Gegebener Textauszug:
##############################

Leider stehen uns keine ausreichenden wissenschaftlichen Daten zur Bewertung der Gefahren zur Verfügung, die von mobiler Kommunikation ausgehen. Niemand hat bisher umfassend untersucht, welche Schäden während der Entwicklungsphase am kindlichen Gehirn entstehen können (vgl. Markov, 2012). Studien zu langfristigen Schädigungen der Hirnfunktionen bei Kindern, die kontinuierlicher Bestrahlung durch hochfrequente EMF ausgesetzt sind, liegen überhaupt nicht vor. Deshalb sollten wir bei dem Thema bei Null beginnen. Leider reagieren die verantwortlichen internationalen Organisationen und Behörden nur langsam auf das rasche Technologiewachstum. Sie vernachlässigen im Prinzip vollständig die Gefahren, denen Kinder beim mobilen Telefonieren ausgesetzt sind (vgl. Grigoriev, 2008; Markov, 2012).

Vor über zehn Jahren bezeichnete einer der Teilnehmer der WHO-Konferenz zur Harmonisierung von Standards die Vernachlässigung der von hochfrequenten EMF ausgehenden Gefahren für Kinder als Verbrechen gegen die Menschlichkeit (vgl. Markov, 2001).

Aufruf an Wissenschaftler und Ingenieure

Bei ionisierender Strahlung besteht in jedem Fall ein Zusammenhang zwischen der Strahlendosis und der Wirkung. Bei nicht-ionisierender Strahlung hingegen existiert grundsätzlich kein Schwellenwert, ab dem Auswirkungen zu beobachten sind. Zusätzlich benötigen die Effekte Zeit, um sich zu entwickeln, und werden eventuell durch verschiedene Faktoren abgeschwächt oder verstärkt (Grigoriev, 2006a, 2006b).

##############################

Datenauszüge:
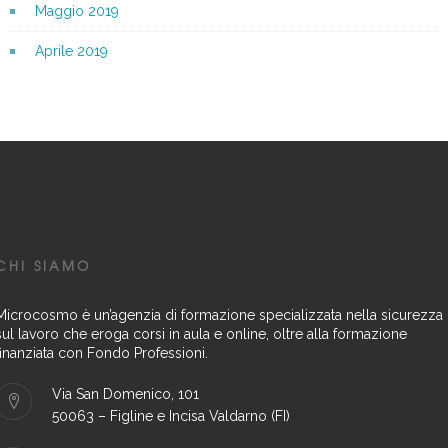
Maggio 2019
Aprile 2019
CHI SIAMO
Microcosmo è un’agenzia di formazione specializzata nella sicurezza
sul lavoro che eroga corsi in aula e online, oltre alla formazione
finanziata con Fondo Professioni.
Via San Domenico, 101
50063 – Figline e Incisa Valdarno (FI)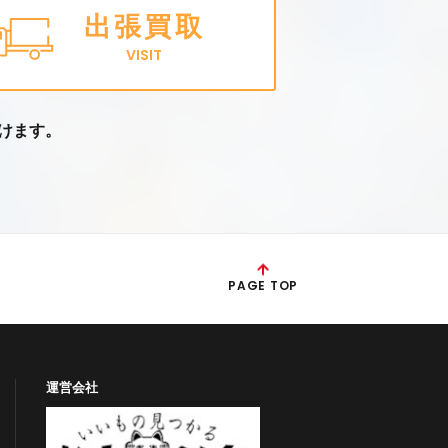
出張買取
VISIT
けます。
PAGE TOP
運営会社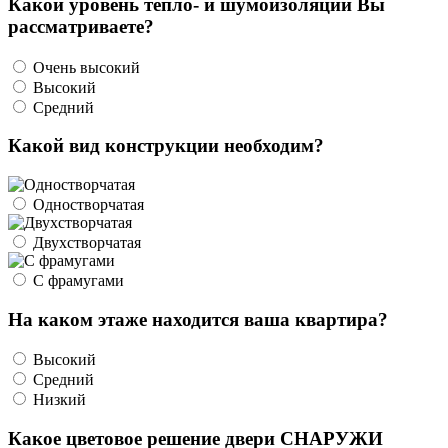
Какой уровень тепло- и шумоизоляции Вы
рассматриваете?
Очень высокий
Высокий
Средний
Какой вид конструкции необходим?
Одностворчатая
Двухстворчатая
С фрамугами
На каком этаже находится ваша квартира?
Высокий
Средний
Низкий
Какое цветовое решение двери СНАРУЖИ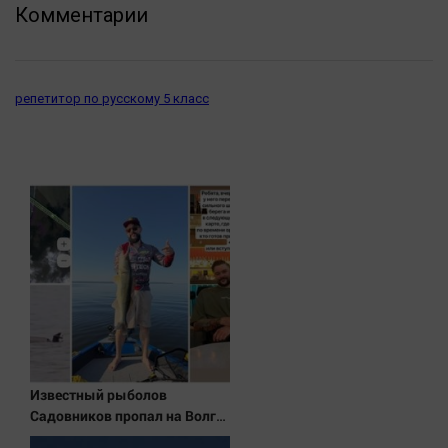
Комментарии
репетитор по русскому 5 класс
Известный рыболов
Садовников пропал на Волге
во время шторма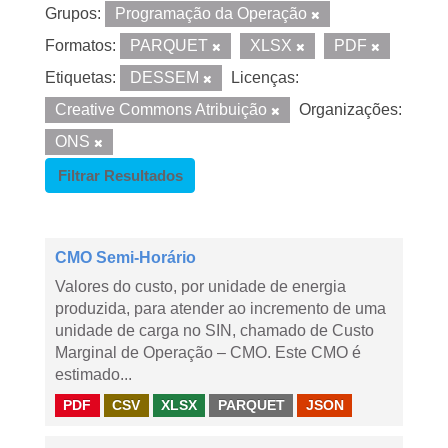
Grupos:
Programação da Operação
Formatos:
PARQUET
XLSX
PDF
Etiquetas:
DESSEM
Licenças:
Creative Commons Atribuição
Organizações:
ONS
Filtrar Resultados
CMO Semi-Horário
Valores do custo, por unidade de energia
produzida, para atender ao incremento de uma
unidade de carga no SIN, chamado de Custo
Marginal de Operação – CMO. Este CMO é
estimado...
PDF
CSV
XLSX
PARQUET
JSON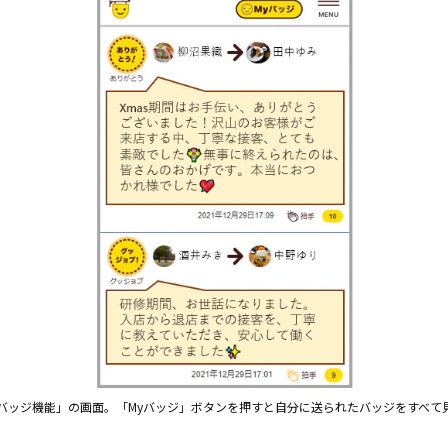
ーク「バッジ機能」の画面。「Myバッジ」ボタンを押すと自分に送られたバッジをすべ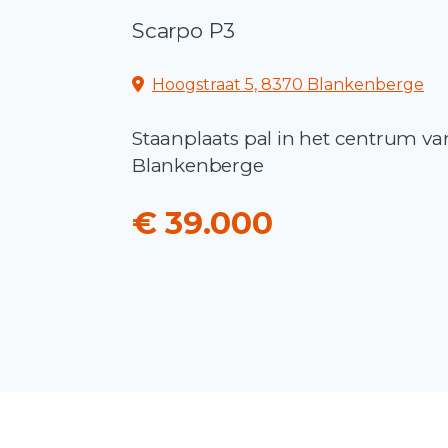
Scarpo P3
Hoogstraat 5, 8370 Blankenberge
Staanplaats pal in het centrum va
Blankenberge
€ 39.000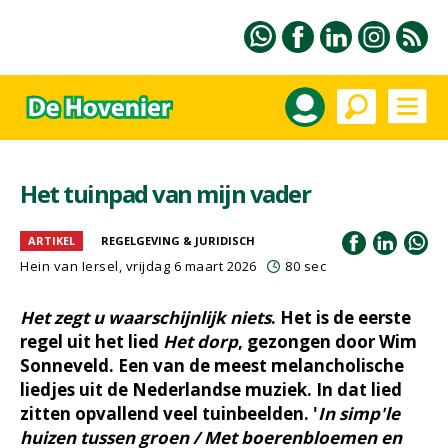
Het tuinpad van mijn vader
ARTIKEL
REGELGEVING & JURIDISCH
Hein van Iersel
, vrijdag 6 maart 2026
80 sec
Het zegt u waarschijnlijk niets
. Het is de eerste
regel uit het lied
Het dorp
, gezongen door Wim
Sonneveld. Een van de meest melancholische
liedjes uit de Nederlandse muziek. In dat lied
zitten opvallend veel tuinbeelden. '
In simp'le
huizen tussen groen / Met boerenbloemen en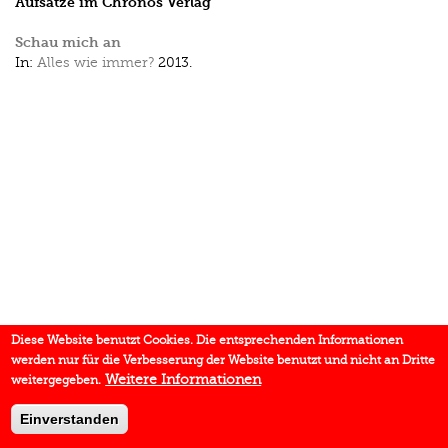
Aufsätze im Chronos Verlag
Schau mich an
In:
Alles wie immer?
2013.
Diese Website benutzt Cookies. Die entsprechenden Informationen
werden nur für die Verbesserung der Website benutzt und nicht an Dritte
Weitere Informationen
weitergegeben.
Einverstanden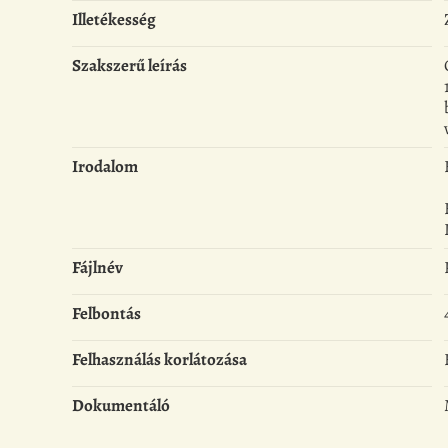
Illetékesség
Szakszerű leírás
Irodalom
Fájlnév
Felbontás
Felhasználás korlátozása
Dokumentáló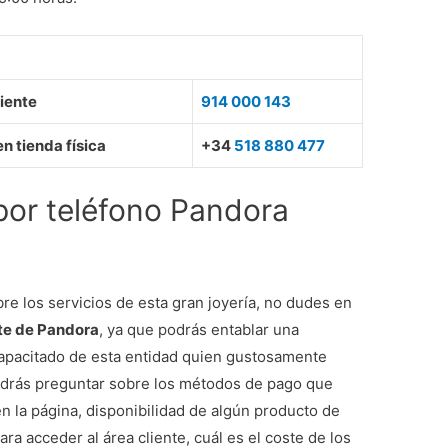
iente
914 000 143
n tienda física
+34
518 880 477
 por teléfono Pandora
re los servicios de esta gran joyería, no dudes en
nte de Pandora
, ya que podrás entablar una
capacitado de esta entidad quien gustosamente
odrás preguntar sobre los métodos de pago que
n la página, disponibilidad de algún producto de
ra acceder al área cliente, cuál es el coste de los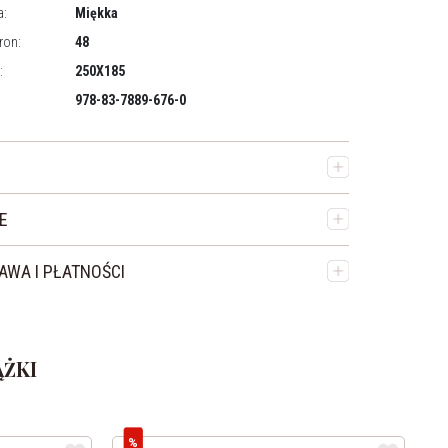
a:
Miękka
tron:
48
:
250X185
978-83-7889-676-0
IE
AWA I PŁATNOŚCI
ŻKI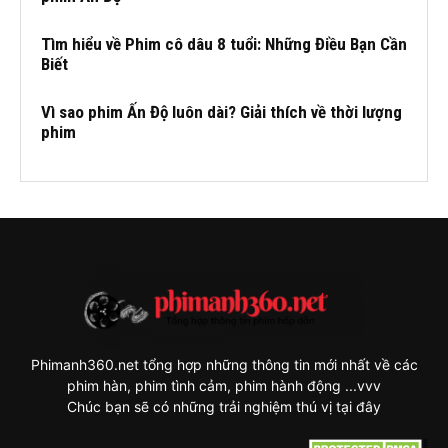
Tìm hiểu về Phim cô dâu 8 tuổi: Những Điều Bạn Cần
Biết
Vì sao phim Ấn Độ luôn dài? Giải thích về thời lượng
phim
Phimanh360.net tổng hợp những thông tin mới nhất về các
phim hàn, phim tình cảm, phim hành động ...vvv
Chúc bạn sẽ có những trải nghiệm thú vị tại đây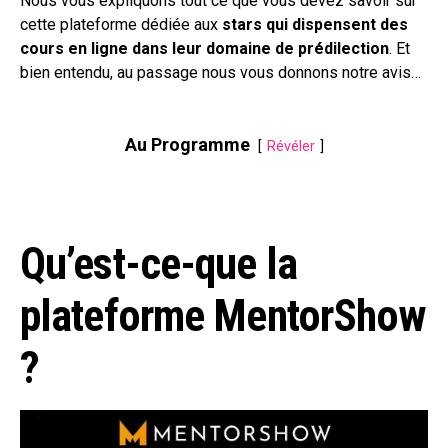
Nous vous expliquons tout ce que vous devez savoir sur
cette plateforme dédiée aux
stars qui dispensent des
cours en ligne dans leur domaine de prédilection
. Et
bien entendu, au passage nous vous donnons notre avis…
Au Programme
Révéler
Qu’est-ce-que la
plateforme MentorShow
?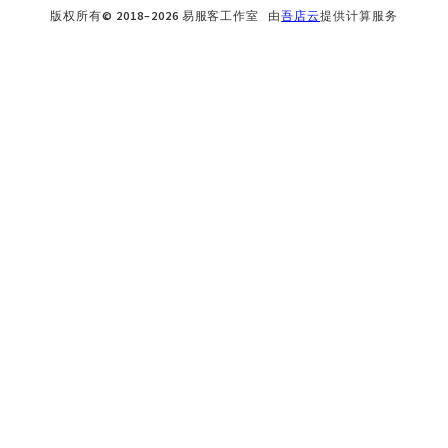
版权所有© 2018–2026 易服客工作室 由
吾店云
提供计算服务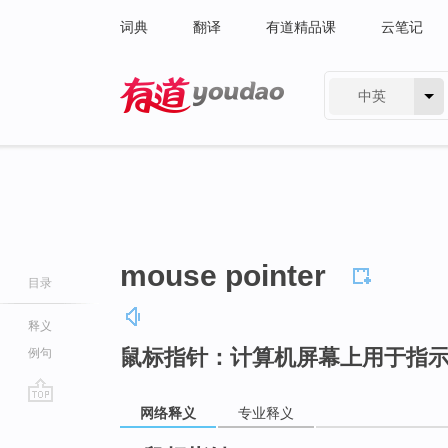
词典
翻译
有道精品课
云笔记
中英
有道 - 网易旗下搜索
mouse pointer
目录
释义
鼠标指针：计算机屏幕上用于指
例句
网络释义
专业释义
go
top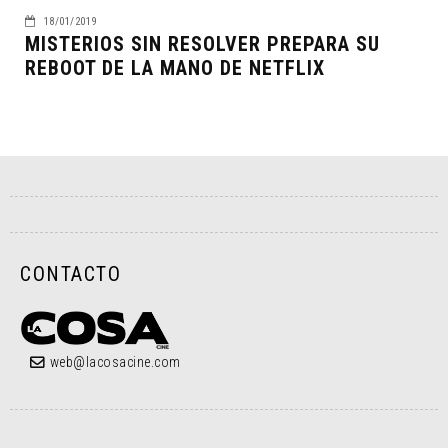
18/01/2019
MISTERIOS SIN RESOLVER PREPARA SU
REBOOT DE LA MANO DE NETFLIX
CONTACTO
web@lacosacine.com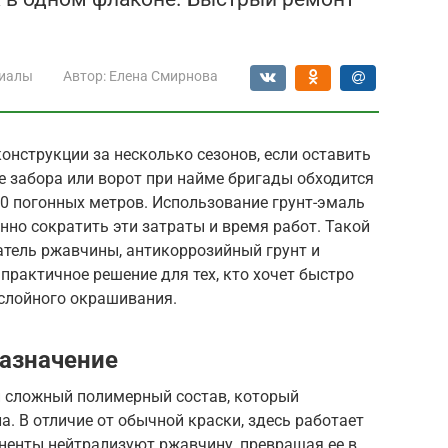
иалы
Автор:
Елена Смирнова
нструкции за несколько сезонов, если оставить
е забора или ворот при найме бригады обходится
 10 погонных метров. Использование грунт-эмаль
нно сократить эти затраты и время работ. Такой
атель ржавчины, антикоррозийный грунт и
рактичное решение для тех, кто хочет быстро
ослойного окрашивания.
назначение
 сложный полимерный состав, который
а. В отличие от обычной краски, здесь работает
ненты нейтрализуют ржавчину, превращая ее в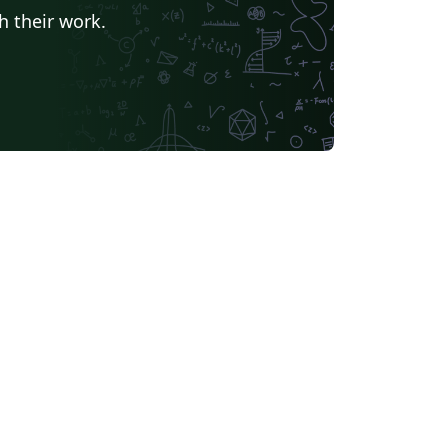
h their work.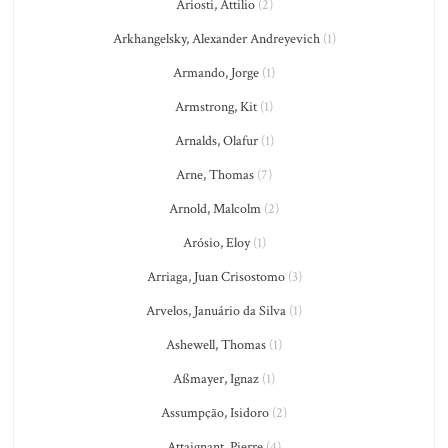
Ariosti, Attilio
(2)
Arkhangelsky, Alexander Andreyevich
(1)
Armando, Jorge
(1)
Armstrong, Kit
(1)
Arnalds, Olafur
(1)
Arne, Thomas
(7)
Arnold, Malcolm
(2)
Arósio, Eloy
(1)
Arriaga, Juan Crisostomo
(3)
Arvelos, Januário da Silva
(1)
Ashewell, Thomas
(1)
Aßmayer, Ignaz
(1)
Assumpção, Isidoro
(2)
Attaignant, Pierre
(4)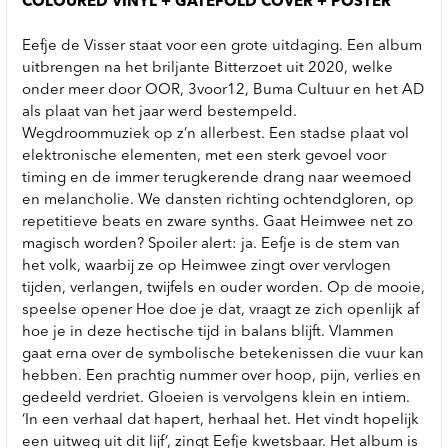
COLOURED VINYL + GATEFOLD COVER + POSTER
Eefje de Visser staat voor een grote uitdaging. Een album
uitbrengen na het briljante Bitterzoet uit 2020, welke
onder meer door OOR, 3voor12, Buma Cultuur en het AD
als plaat van het jaar werd bestempeld.
Wegdroommuziek op z’n allerbest. Een stadse plaat vol
elektronische elementen, met een sterk gevoel voor
timing en de immer terugkerende drang naar weemoed
en melancholie. We dansten richting ochtendgloren, op
repetitieve beats en zware synths. Gaat Heimwee net zo
magisch worden? Spoiler alert: ja. Eefje is de stem van
het volk, waarbij ze op Heimwee zingt over vervlogen
tijden, verlangen, twijfels en ouder worden. Op de mooie,
speelse opener Hoe doe je dat, vraagt ze zich openlijk af
hoe je in deze hectische tijd in balans blijft. Vlammen
gaat erna over de symbolische betekenissen die vuur kan
hebben. Een prachtig nummer over hoop, pijn, verlies en
gedeeld verdriet. Gloeien is vervolgens klein en intiem.
‘In een verhaal dat hapert, herhaal het. Het vindt hopelijk
een uitweg uit dit lijf’, zingt Eefje kwetsbaar. Het album is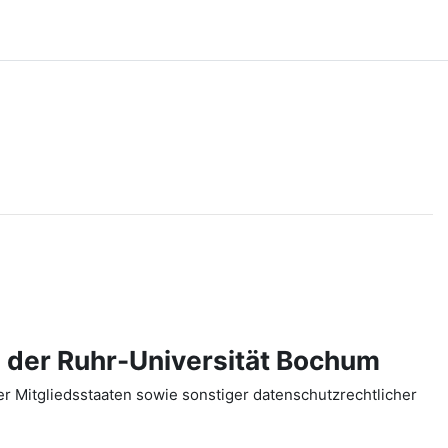
 der Ruhr-Universität Bochum
 Mitgliedsstaaten sowie sonstiger datenschutzrechtlicher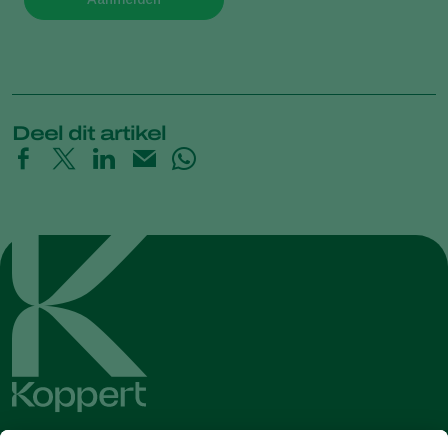
Deel dit artikel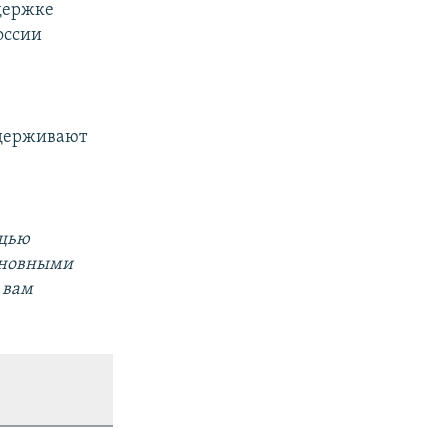
ддержке
оссии
ддерживают
ощью
основными
 вам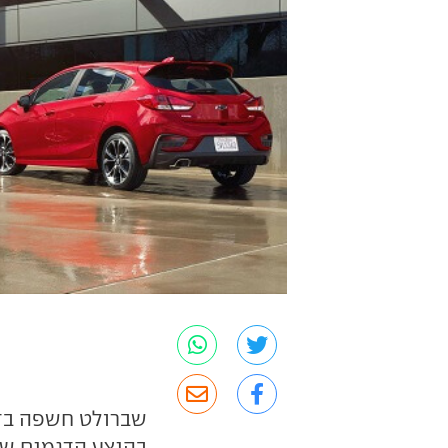
שברולט חשפה בדט
בהיצע הדגמים שלה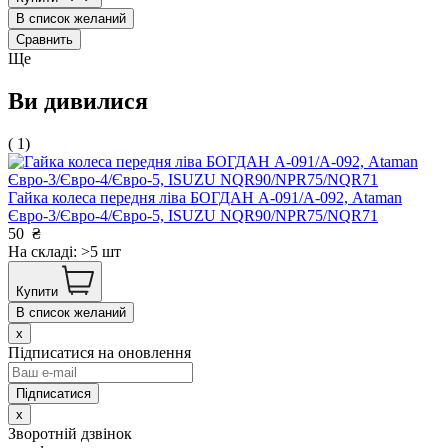
В список желаний
Сравнить
Ще
Ви дивилися
( 1)
Гайка колеса передня ліва БОГДАН А-091/А-092, Ataman
Євро-3/Євро-4/Євро-5, ISUZU NQR90/NPR75/NQR71
50
₴
На складі: >5 шт
Купити
В список желаний
x
Підписатися на оновлення
x
Зворотній дзвінок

##############################

Arbeitsaufträge:
[a] Übersetze den folgenden Satz aus dem Textauszug über Mobilfunkgefahren für Kinder ins Englische: „Deshalb sollten wir bei dem Thema bei Null beginnen.“
[b] Gib aus dem Textauszug über Mobilfunkgefahren für Kinder einen Abschnitt wortgetreu wieder. Setze bei den Worten „Leider stehen uns“ ein und höre nach „2008; Markov, 2012).“ auf.

Lösungen:
[a] We should therefore start from zero on this topic.

[b]
Leider stehen uns keine ausreichenden wissenschaftlichen Daten zur Bewertung der Gefahren zur Verfügung, die von mobiler Kommunikation ausgehen. Niemand hat bisher umfassend untersucht, welche Schäden während der Entwicklungsphase am kindlichen Gehirn entstehen können (vgl. Markov, 2012). Studien zu langfristigen Schädigungen der Hirnfunktionen bei Kindern, die kontinuierlicher Bestrahlung durch hochfrequente EMF ausgesetzt sind, liegen überhaupt nicht vor. Deshalb sollten wir bei dem Thema bei Null beginnen. Leider reagieren die verantwortlichen internationalen Organisationen und Behörden nur langsam auf das rasche Technologiewachstum. Sie vernachlässigen im Prinzip vollständig die Gefahren, denen Kinder beim mobilen Telefonieren ausgesetzt sind (vgl. Grigoriev, 2008; Markov, 2012).